#### TEXT PASSAGE
What makes your heart beat?

An average adult heart is a little bigger than a clenched fist, weighs about 11 ounces (roughly the same weight as one large turnip) and despite what we see on greeting cards, looks more like an upside-down pear than a Valentine. According to the American Heart Association the heart beats an average of 100,000 times a day -- anywhere from 60 to 100 beats a minute -- which adds up to more than 2.5 billion beats by the time we turn 70-years-old.

What makes the heart beat? Electricity. But before we can understand what electricity is doing in the body, we first need to understand the parts of the heart and how they work together.


The heart has four chambers, two upper and two lower. The upper chambers are called the right and left atria, and the two lower are the right and left ventricles. A valve connects each atrium with its corresponding ventricle. The tricuspid valve connects the right atrium and ventricle, and the mitral valve connects the left atrium and ventricle. Two additional valves complete the set: the pulmonic valve connects the right ventricle with the pulmonary artery and the aortic valve connects the left ventricle with the aorta. These four valves function like gates, allowing blood to flow in one direction with each heartbeat -- about 2,000 gallons of blood every day.
########
#### DATASET RECORDS
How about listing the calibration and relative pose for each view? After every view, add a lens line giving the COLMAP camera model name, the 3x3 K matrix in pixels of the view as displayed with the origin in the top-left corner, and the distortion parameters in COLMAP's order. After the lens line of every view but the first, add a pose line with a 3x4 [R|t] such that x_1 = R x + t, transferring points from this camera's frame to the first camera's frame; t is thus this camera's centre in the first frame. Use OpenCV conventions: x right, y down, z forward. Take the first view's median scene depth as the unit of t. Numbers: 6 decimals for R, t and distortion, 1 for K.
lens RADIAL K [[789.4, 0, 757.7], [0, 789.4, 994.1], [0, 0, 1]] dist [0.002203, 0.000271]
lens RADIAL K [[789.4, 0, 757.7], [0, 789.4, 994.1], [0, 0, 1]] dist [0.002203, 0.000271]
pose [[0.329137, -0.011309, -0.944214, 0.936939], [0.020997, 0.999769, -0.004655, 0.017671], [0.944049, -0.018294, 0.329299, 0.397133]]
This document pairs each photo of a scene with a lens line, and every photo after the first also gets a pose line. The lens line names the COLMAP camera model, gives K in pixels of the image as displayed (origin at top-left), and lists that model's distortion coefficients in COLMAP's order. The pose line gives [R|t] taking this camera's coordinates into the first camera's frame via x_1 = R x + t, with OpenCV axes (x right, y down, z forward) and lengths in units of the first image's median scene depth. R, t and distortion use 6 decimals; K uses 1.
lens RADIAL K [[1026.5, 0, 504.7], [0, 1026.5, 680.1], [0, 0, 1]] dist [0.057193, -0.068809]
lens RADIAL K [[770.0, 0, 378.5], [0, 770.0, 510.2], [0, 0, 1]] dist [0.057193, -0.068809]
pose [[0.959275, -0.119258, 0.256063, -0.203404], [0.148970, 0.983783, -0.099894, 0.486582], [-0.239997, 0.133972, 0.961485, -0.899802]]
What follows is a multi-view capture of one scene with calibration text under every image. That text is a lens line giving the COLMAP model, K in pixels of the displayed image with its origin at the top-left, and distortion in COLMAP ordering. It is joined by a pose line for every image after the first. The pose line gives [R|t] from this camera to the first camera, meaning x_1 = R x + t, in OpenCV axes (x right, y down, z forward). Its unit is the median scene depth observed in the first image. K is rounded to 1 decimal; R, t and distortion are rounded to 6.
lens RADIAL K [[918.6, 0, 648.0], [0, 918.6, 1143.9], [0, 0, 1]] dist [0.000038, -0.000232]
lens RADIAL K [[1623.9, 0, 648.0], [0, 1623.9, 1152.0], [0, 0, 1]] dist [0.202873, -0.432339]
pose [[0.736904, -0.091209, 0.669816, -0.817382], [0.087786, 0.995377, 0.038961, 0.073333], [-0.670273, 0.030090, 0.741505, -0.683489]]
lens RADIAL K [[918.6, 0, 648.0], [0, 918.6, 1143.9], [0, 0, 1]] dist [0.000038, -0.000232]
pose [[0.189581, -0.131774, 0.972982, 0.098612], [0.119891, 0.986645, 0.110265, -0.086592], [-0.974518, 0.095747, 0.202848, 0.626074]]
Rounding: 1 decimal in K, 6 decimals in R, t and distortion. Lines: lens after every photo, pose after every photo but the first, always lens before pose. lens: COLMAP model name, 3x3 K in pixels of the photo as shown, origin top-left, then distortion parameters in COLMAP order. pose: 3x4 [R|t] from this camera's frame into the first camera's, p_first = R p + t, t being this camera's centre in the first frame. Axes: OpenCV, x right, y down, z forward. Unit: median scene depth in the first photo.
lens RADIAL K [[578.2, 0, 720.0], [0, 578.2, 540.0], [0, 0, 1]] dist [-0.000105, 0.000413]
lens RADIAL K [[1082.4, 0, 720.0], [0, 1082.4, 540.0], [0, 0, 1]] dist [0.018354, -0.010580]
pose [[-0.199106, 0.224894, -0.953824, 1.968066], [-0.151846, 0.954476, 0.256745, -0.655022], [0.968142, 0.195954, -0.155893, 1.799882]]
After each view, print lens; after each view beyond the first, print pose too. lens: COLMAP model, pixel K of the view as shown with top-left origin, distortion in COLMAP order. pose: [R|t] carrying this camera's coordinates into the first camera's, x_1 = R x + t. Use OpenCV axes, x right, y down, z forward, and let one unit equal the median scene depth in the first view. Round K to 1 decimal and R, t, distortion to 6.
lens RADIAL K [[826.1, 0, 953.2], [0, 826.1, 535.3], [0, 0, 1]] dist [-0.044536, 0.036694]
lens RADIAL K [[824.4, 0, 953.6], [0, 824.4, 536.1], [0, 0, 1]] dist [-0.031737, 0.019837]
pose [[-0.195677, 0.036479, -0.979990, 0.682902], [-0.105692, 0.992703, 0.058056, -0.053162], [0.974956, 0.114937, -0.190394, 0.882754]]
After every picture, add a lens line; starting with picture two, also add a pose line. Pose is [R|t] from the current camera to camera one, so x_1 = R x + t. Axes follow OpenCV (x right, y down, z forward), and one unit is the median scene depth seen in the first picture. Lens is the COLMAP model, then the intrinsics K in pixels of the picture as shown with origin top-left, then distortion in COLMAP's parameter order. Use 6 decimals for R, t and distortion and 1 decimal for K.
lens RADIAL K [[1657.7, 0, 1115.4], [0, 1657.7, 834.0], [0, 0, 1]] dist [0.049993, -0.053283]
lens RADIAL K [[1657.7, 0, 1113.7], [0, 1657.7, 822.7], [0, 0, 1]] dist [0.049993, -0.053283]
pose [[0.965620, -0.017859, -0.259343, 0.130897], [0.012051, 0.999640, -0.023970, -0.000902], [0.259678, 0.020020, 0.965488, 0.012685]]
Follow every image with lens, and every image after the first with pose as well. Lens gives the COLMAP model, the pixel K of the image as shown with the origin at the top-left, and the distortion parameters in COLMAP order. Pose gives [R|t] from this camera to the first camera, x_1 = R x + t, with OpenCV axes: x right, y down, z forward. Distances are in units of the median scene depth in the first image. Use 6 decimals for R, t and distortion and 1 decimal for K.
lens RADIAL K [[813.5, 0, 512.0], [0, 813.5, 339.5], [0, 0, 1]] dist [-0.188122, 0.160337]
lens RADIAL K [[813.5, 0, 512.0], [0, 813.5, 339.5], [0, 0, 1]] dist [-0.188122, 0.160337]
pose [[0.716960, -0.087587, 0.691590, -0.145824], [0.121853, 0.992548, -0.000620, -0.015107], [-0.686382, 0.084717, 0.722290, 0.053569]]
########
## PARTS OF THE EXERCISE
**a.** Answer these questions from the text about the heart:
(i) How much does an average adult heart weigh?
(ii) Which two chambers does the mitral valve connect?
(iii) How much blood do the valves let flow each day?
**b.** Which valves of the heart does the text about the heart name? List all of them.
**c.** Do these statements agree with the text about the heart? Answer yes or no for each, quoting the words that decide it.
(i) The heart beats 60 to 100 times a minute.
(ii) The pulmonic valve connects the left ventricle with the aorta.
(iii) The heart's shape is closer to an upside-down pear than to a Valentine.
This material was taken from a different source than the text about the heart.

## EXERCISE RESULTS
**a.**
(i) About 11 ounces.
(ii) The left atrium and the left ventricle.
(iii) About 2,000 gallons.

**b.** Tricuspid valve, mitral valve, pulmonic valve, aortic valve

**c.**
(i) Yes: "anywhere from 60 to 100 beats a minute"
(ii) No: "the pulmonic valve connects the right ventricle with the pulmonary artery and the aortic valve connects the left ventricle with the aorta"
(iii) Yes: "looks more like an upside-down pear than a Valentine"